2. In a small bowl, whisk the egg with the ají amarillo paste.
3. Place the flour in one bowl and the panko and quinoa in another bowl. Coat each shrimp with some flour, removing the excess. Then dip in the egg mixture, and finally coat with panko and quinoa, shaking to remove the excess.
4. Heat the oil in a pan over medium heat and deep-fry the shrimp until they are golden brown and crispy. Transfer to a plate covered with paper towels to drain the oil.
5. For the caramelized sweet potatoes, wash and peel the sweet potatoes, and cut them in ½-inch squares. Put in a saucepan with the other ingredients and cook over medium-low heat until the liquid has a syrupy texture. Swirl the pan until the sweet potatoes are cooked through and caramelized.
6. To make the trigotto, heat the olive oil in a saucepan over medium heat. Add the leeks and onion, turn the heat to low, and cook for 15 minutes, stirring frequently. Add the garlic and cook for 2 more minutes.
7. Add the barley and mix well. Add the white wine, bring to a boil, and let it evaporate. Then add the water you used to cook the barley, and cook at medium heat for 15 minutes, stirring constantly.
8. Add the milk and cook over low heat for 5 minutes. Then add the salt and cheese.
9. Before serving, add the sweet peas and the caramelized sweet potatoes.
10. For the passion fruit glaze, put the passion fruit juice and sugar in a casserole, and cook until it is slightly thick, (about 12 minutes over medium heat). Add the butter, turn off the heat, and stir. It will thicken more as it cools down.
11. Serve the trigotto on 4 plates.
12. Place the shrimp on top and garnish with some green asparagus and a few edible flowers.
13. Finish with a tablespoon of passion fruit glaze on the sides.
We love to make risotto using Peruvian cereals. This recipe calls for barley, what we know as trigo morón. The name trigotto comes from the combination of this grain (trigo), and risotto. If quinoa is the cereal used, it’s called quinotto.
Serves 4
• 2 tablespoons vegetable oil
• 1 red onion, cut in thin slices
• 3 garlic cloves, mashed
• 2 tablespoons ají amarillo paste (optional)
• 3 tomatoes, peeled, seeded, and grated
• 1 tablespoon tomato paste
• 3 cups fish broth
• ¼ cup white wine
• 4 cilantro sprigs
• Salt and pepper
• 4 sea bass fillets
Here you have a variation of sudado, a traditional dish from the northern coast of Peru, where it is cooked with chicha de jora, and served with seafood, boiled yucca, or rice. A nice and creamy lima bean puree is also a good side dish.

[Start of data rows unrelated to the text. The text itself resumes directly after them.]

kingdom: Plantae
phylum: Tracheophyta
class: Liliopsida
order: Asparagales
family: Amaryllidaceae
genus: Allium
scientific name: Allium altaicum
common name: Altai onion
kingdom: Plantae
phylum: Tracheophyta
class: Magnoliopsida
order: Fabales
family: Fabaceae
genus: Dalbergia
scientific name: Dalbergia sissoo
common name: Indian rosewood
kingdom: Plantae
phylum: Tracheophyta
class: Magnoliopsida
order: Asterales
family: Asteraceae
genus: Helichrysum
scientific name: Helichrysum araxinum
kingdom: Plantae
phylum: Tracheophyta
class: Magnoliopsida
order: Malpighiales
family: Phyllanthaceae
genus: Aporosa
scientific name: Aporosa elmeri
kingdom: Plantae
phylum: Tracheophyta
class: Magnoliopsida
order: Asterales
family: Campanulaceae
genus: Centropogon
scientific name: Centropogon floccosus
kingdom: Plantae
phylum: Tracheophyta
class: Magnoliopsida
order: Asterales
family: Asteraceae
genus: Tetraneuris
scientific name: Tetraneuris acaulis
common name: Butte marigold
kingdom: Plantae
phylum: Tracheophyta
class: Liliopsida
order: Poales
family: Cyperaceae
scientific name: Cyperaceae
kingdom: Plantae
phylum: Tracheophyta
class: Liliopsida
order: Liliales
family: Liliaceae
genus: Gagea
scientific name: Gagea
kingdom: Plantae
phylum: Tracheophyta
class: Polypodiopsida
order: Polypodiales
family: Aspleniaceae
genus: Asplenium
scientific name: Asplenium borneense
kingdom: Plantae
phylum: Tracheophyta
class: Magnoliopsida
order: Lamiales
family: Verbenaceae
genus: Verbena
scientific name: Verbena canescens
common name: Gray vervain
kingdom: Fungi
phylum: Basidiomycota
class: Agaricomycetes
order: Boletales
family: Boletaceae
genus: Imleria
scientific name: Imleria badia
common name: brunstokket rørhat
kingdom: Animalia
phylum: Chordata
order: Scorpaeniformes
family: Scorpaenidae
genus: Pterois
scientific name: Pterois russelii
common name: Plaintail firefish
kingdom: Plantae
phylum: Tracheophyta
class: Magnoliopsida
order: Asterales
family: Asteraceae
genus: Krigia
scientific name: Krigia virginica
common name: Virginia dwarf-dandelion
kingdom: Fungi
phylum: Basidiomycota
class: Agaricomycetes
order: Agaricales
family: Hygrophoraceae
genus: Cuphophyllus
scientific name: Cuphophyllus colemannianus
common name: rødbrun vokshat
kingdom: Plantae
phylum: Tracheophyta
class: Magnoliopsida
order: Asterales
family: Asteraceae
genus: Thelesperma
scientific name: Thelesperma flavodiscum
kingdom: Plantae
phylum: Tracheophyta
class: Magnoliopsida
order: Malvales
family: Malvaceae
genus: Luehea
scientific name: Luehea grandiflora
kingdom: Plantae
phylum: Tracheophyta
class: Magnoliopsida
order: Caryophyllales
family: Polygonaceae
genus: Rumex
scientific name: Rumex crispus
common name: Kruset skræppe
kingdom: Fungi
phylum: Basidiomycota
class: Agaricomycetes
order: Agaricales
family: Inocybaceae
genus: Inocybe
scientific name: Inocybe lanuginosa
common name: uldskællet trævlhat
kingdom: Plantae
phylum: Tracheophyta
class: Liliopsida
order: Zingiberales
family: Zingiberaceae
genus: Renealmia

1. Heat the oil in a saucepan over medium-high heat. Add onion and garlic, stirring from time to time, and cook for 10 minutes. Add ají amarillo paste, tomato, and tomato paste, stirring constantly.
2. Incorporate fish stock, white wine, and the cilantro sprigs, cover the pan, lower the heat, and cook for 15 minutes. Season with salt and pepper.
3. Season the fish fillets and put in the saucepan. Put the lid on and steam the fish in the flavorful broth until the fillets look barely opaque. Be careful and do not overcook them.
4. Serve one piece of fish on each plate, surrounded with the sauce.
Sudados are full of flavor and light, perfect if you want to lose some unwanted pounds.